75 Years After The Most Horrible Human Disaster

This year, we recall, not celebrate, the most horrible atomic bombing of the Japanese cities of Hiroshima and Nagasaki by the U.S. in 1945, during the World War ll. When the atomic bomb hit Hiroshima, Fr Pedro Arrupe, a Jesuit superior general, was a novice master in Nagatsuka, only seven kilometres from the epicentre of the explosion. From the hilltop he saw the huge lake of fire that tore Hiroshima to pieces. Arrupe and his companions immediately converted the whole novitiate house into an emergency hospital. They took in 150 injured people and treated them; most of them were saved. In Hiroshima, more than 70,000 people died on the day and over 2,00,000 were injured. By the end of 1945, the number of deaths rose to 1,66,000. The death count in Nagasaki was over 75,000.

Nagasaki is precious to Christians. The hills of Nagasaki are holy to the Catholics because of the holy blood of 26 Jesuits, St Paul Miki and companions, which was shed there when they were crucified. When Christianity was banned in Japan from 1614 to 1873, more than 250 years, all the missionaries were expelled and the people lived their religion in hiding without any priests. When the missionaries were allowed to return, the hidden Catholics, about 30,000 of them, came out of their secret places. It was a resurrection event.

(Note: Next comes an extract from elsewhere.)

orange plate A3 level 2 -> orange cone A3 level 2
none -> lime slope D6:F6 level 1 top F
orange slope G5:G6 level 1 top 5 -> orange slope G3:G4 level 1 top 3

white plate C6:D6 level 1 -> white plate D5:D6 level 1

There has been no use of nuclear bombs after Hiroshima and Nagasaki; but the manufacturing of new nuclear weapons goes ahead. The International Campaign to Abolish Nuclear Weapons (ICAN) has numbered about 13,400 nuclear weapons today in the nine nuclear-armed countries: Russia, U.S., China, France, U.K., India, Pakistan, Israel and North Korea. ICAN points out that these nations spent a collective $72.9 billion in nuclear weapons in 2019. The U.S. alone spent half of the whole.

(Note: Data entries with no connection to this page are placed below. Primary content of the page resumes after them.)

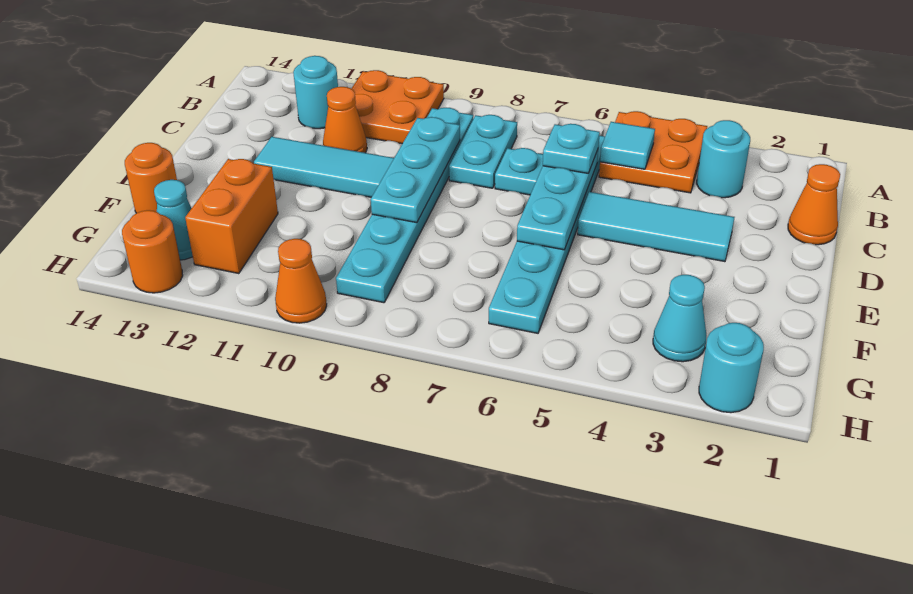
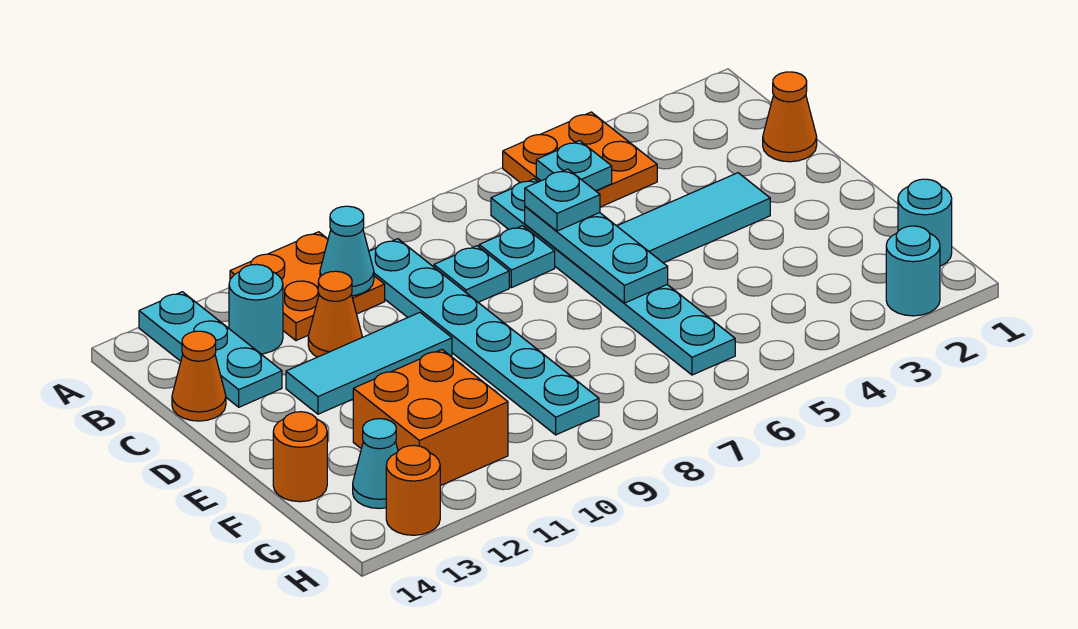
cyan round brick B3 level 1 -> cyan round brick G1 level 1
cyan tile B5 level 2 -> cyan plate B5 level 2
cyan plate B8:C8 level 1 -> cyan plate C8 level 1
cyan plate C9:E9 level 2 -> cyan plate A13:C13 level 1
orange brick F12:G12 level 1 -> orange brick F11:G12 level 1
cyan cone G3 level 1 -> cyan cone B10 level 2
orange cone H10 level 1 -> orange cone C14 level 1

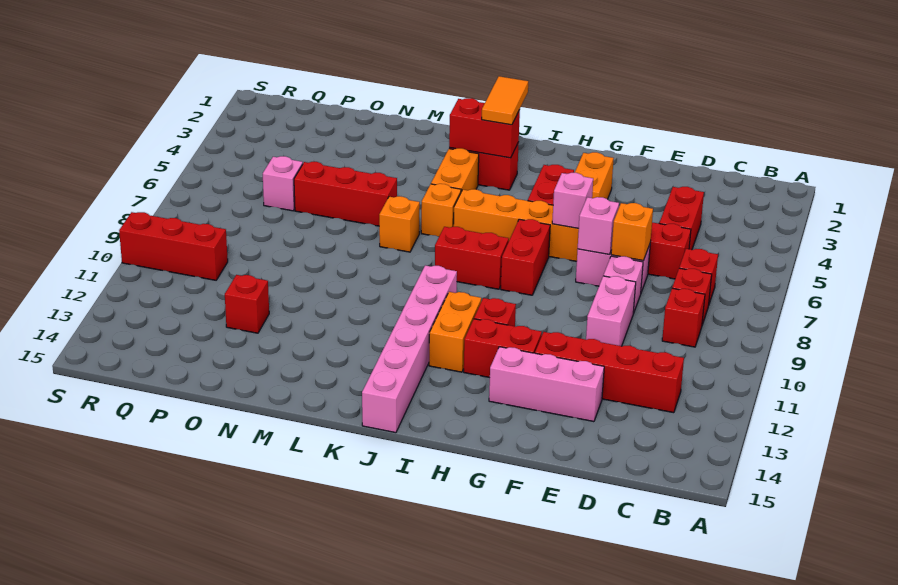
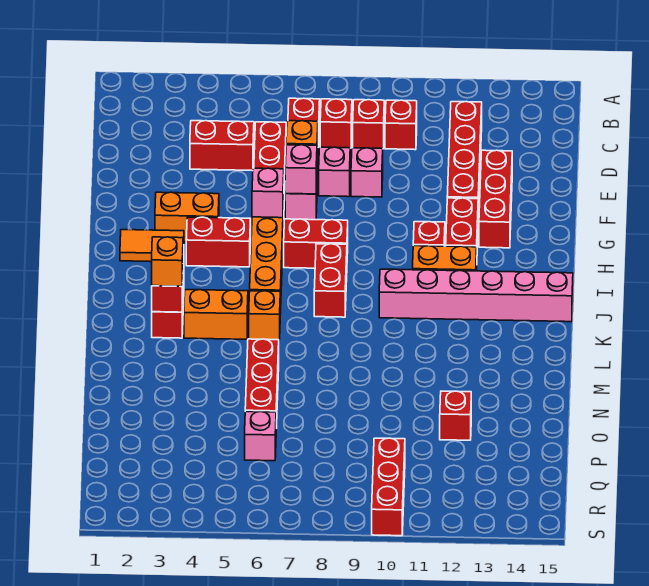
none -> red brick C10 level 1
pink brick E9:E10 level 1 -> pink brick E9 level 1
pink brick E13:G13 level 1 -> red brick E13:G13 level 1
orange brick L7 level 1 -> orange brick K3 level 3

Nuclear bombs are the most merciless weapons – a single nuclear weapon can destroy a city and kill most of its population; it produces ionizing radiation which kills or weakens the exposed, contaminates the environment, and has long-term health consequences, including cancer and genetic damages; physicians and other health agents won’t be able to do any service; it causes widespread harm to living beings, causes severe health damage and untold human disorders that have no remedies, not even terminal relief. Needless to say that it basically violates international law, causes severe environmental damage, undermines national and global security, and destroys all human needs. It is imperative that we oppose this malaise at least in our own nation.

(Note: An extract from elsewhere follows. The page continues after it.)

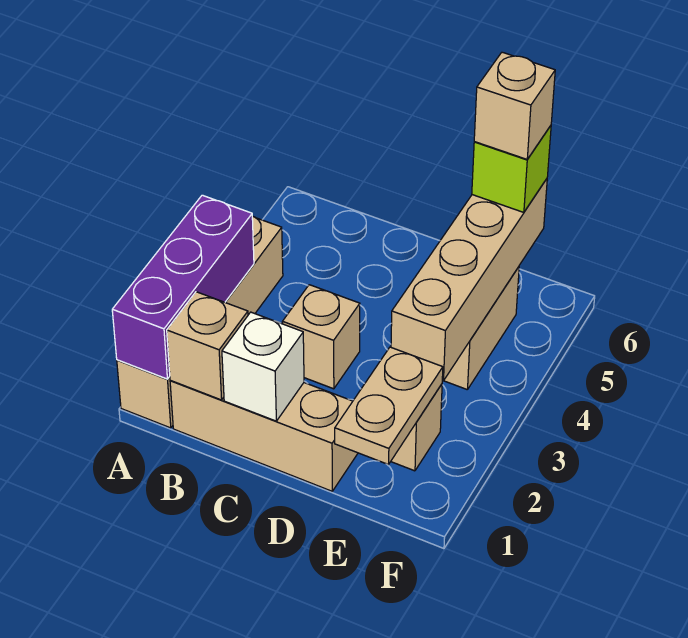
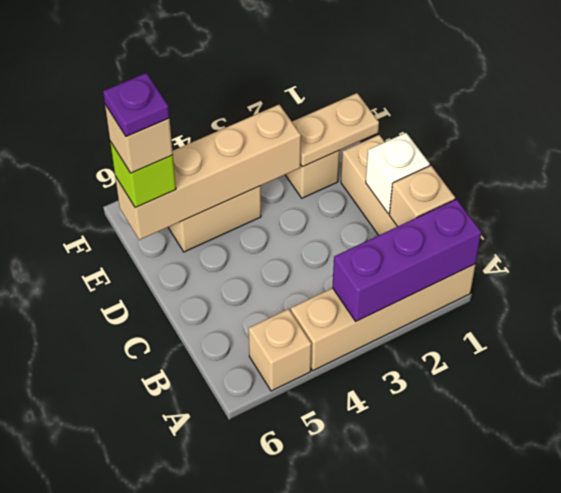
tan brick C3 level 1 -> tan brick A5 level 1
none -> purple plate E6 level 5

The United Nations Treaty on the Prohibition of Nuclear Weapons (TPNW), adopted in July 2017, prohibits nations from developing, testing, producing, manufacturing, transferring, possessing, stockpiling, using or threatening, or allowing nuclear weapons to be stationed in their territory. The Treaty will enter into legal force once 50 nations have signed and ratified it. None of the nuclear-armed countries, including India, has joined the Treaty yet. India is arranging nuclear bomb carriers “Rafale” to hit its neighbouring countries. Pakistan is already equipped with better carriers! In war moral, the one who bombs first is the criminal. The only point countries can boast of today is that they have invented the techniques to destroy each other. They are yet to come up with techniques to save and liberate each other. Once the former is done, the latter is out of question.